Incident & Breach Response , Managed Detection & Response (MDR) , Security Operations
Judge Nixes Bid to Quash Suit Filed by Yahoo Breach Victims
Victims Have 'Standing,' Which Could Put Lawsuit on Settlement PathA federal judge in California has ruled that a consolidated class-action lawsuit filed by those affected by three Yahoo data breaches can proceed.
See Also: Effective Communication Is Key to Successful Cybersecurity
The ruling means Yahoo's corporate parent, Verizon, will face a suit that could eventually lead a court to attempt to quantify the financial impact of leaked email-related data on victims. Or, Verizon could opt to settle.
With the proliferation of data breaches, the case will be closely watched for the long-term legal and financial implications of breaches.
In a 93-page ruling, Judge Lucy Koh of U.S. District Court for the Northern District of California found on Wednesday that the class-action plaintiffs have standing. Standing is the legal term for articulating harm caused by another party.
Koh writes that she agrees with the plaintiffs' contentions that they're at risk of identity theft and a loss of value for their personally identifiable information.
Koh's ruling cites examples of how plaintiffs are alleging harm. Two plaintiffs - a couple - allege that their credit card information was stolen from their Yahoo email accounts. Unauthorized credit accounts were then opened in their names, and fraudsters racked up $900 in illegitimate charges.
Another plaintiff contends she used her Yahoo email account to manage Social Security disability benefits, which were subsequently stolen.
"The court finds that these allegations are sufficient to allege injury in fact arising from the data breaches," Koh writes.
Verizon acquired Yahoo, now part of the company's Oath division, for $4.48 billion in June 2016. The acquisition price was reduced by $350 million due to Yahoo's breach disclosures, which awkwardly occurred amidst its negotiations with Verizon.
Settlement Likely?
Many breach-related lawsuits come to a halt after not gaining standing. As a result, plaintiffs sometimes turn to consumer statutes, such as the Fair Credit Reporting Act and the Telephone Consumer Protection Act, to show violations of law by a defendant in an attempt to gain statutory damages (see Why So Many Data Breach Lawsuits Fail).
But legal experts have said that if plaintiffs gain standing, it puts a class-action suit on a likely course for settlement (see Yahoo Faces Lawsuits Over Breach).

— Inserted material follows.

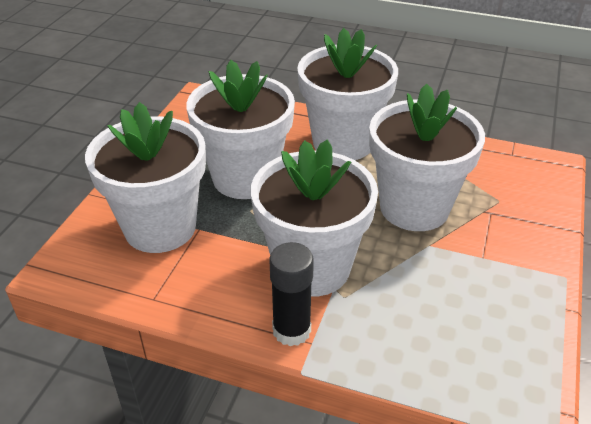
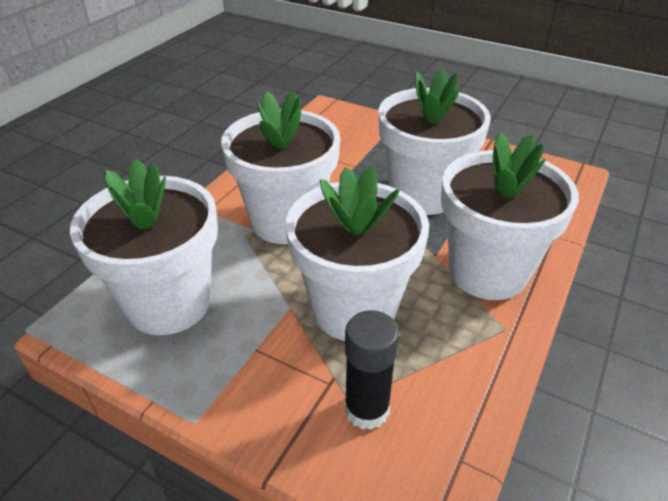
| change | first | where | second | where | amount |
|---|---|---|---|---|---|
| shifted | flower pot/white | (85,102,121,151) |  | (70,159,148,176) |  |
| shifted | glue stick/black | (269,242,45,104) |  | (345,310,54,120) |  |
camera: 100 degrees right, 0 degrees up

In Yahoo's motion to dismiss, filed in May, the company sought to emphasize the extraordinary nature of one of its breaches, which occurred in late 2014.

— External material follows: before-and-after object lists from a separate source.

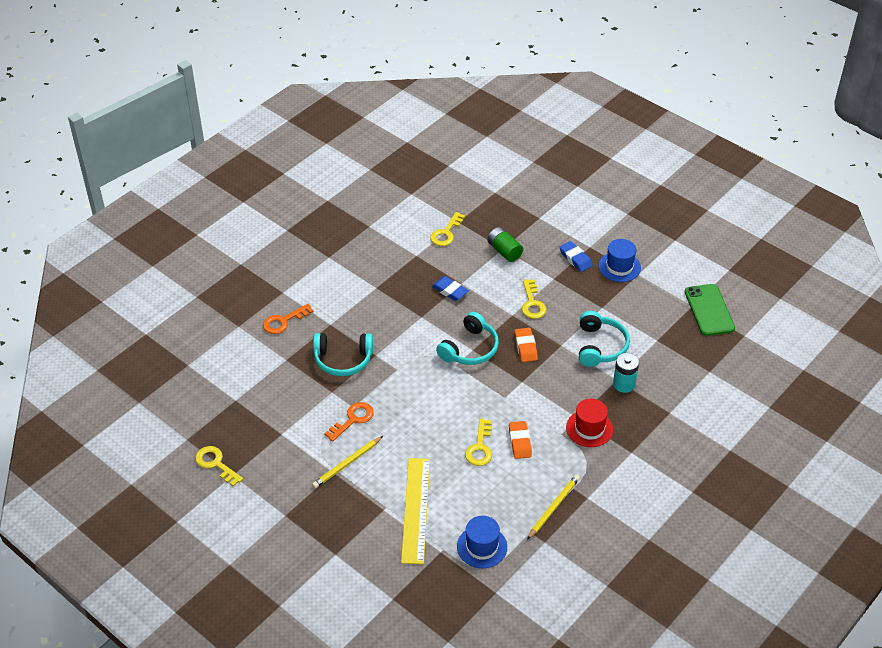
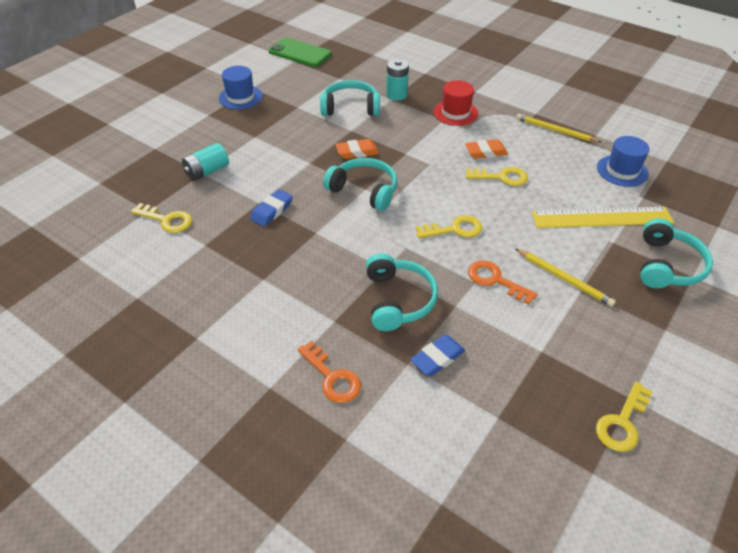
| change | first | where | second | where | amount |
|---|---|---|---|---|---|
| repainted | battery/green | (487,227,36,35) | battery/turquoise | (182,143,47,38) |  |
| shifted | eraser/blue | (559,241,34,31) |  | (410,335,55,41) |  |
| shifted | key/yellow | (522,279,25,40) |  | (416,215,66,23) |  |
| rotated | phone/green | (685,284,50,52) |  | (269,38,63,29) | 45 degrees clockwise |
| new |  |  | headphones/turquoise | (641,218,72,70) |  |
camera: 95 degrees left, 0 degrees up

"This litigation arises out of one of the most organized, sophisticated and relentless criminal attacks in cybercrime history, sponsored by the Russian Federal Security Service," Yahoo writes in the motion. "This was no ordinary security breach, but a full-fledged, state-sponsored cyber assault designed to evade Yahoo! Inc.'s security measures, avoid Yahoo's detection systems, and adapt and evolve to meet Yahoo's security defenses and upgrades."
In March, the U.S. Department of Justice announced the indictment of two officers with Russia's Federal Security Service, known as the FSB, and two other men, for that intrusion. The men are accused of gaining access to at least 500 million Yahoo accounts, and copies of the databases were later sold on dark web cybercriminal forums (see Russian Spies, Two Others, Indicted in Yahoo Hack).

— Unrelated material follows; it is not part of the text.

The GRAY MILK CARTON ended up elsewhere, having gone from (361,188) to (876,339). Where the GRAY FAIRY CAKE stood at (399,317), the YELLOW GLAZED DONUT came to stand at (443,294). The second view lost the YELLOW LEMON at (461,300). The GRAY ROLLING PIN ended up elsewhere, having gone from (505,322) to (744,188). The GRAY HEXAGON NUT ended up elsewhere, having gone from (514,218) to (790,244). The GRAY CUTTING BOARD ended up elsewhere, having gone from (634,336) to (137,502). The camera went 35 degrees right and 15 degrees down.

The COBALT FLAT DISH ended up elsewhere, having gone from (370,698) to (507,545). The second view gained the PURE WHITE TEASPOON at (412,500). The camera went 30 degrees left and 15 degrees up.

One of the accused, Alexsey Belan, is accused of mining Yahoo email accounts for credit card and gift card numbers in order to monetize the data. Belan, who is believed to be living in Russia now, also is accused of minting forged cookies that gave him access to 30 million Yahoo email accounts. Those accounts were then allegedly used for spam.
Slow Notifications
Yahoo has been heavily criticized for not informing users of the breaches sooner.
The company didn't disclose the second breach until September 2016, about two years after it occurred. Three months later, in December 2016, it disclosed a first breach that occurred in August 2013 (see Yahoo Breach Alert: 1 Billion Accounts at Risk).
That first breach impacted 1 billion accounts, virtually Yahoo's entire user base. The attackers had access to email accounts, recovery e-mail addresses, MD5 hashes of passwords, mobile phone numbers and ZIP codes.
The third breach involved forged "cookies," the small data files stored in web browsers that allow continued access to a service without re-authentication. This breach occurred between 2015 and 2016. Yahoo believed the attackers figured out how to reverse engineer its cookies. And it suspects the attackers responsible for the second breach were behind this one as well.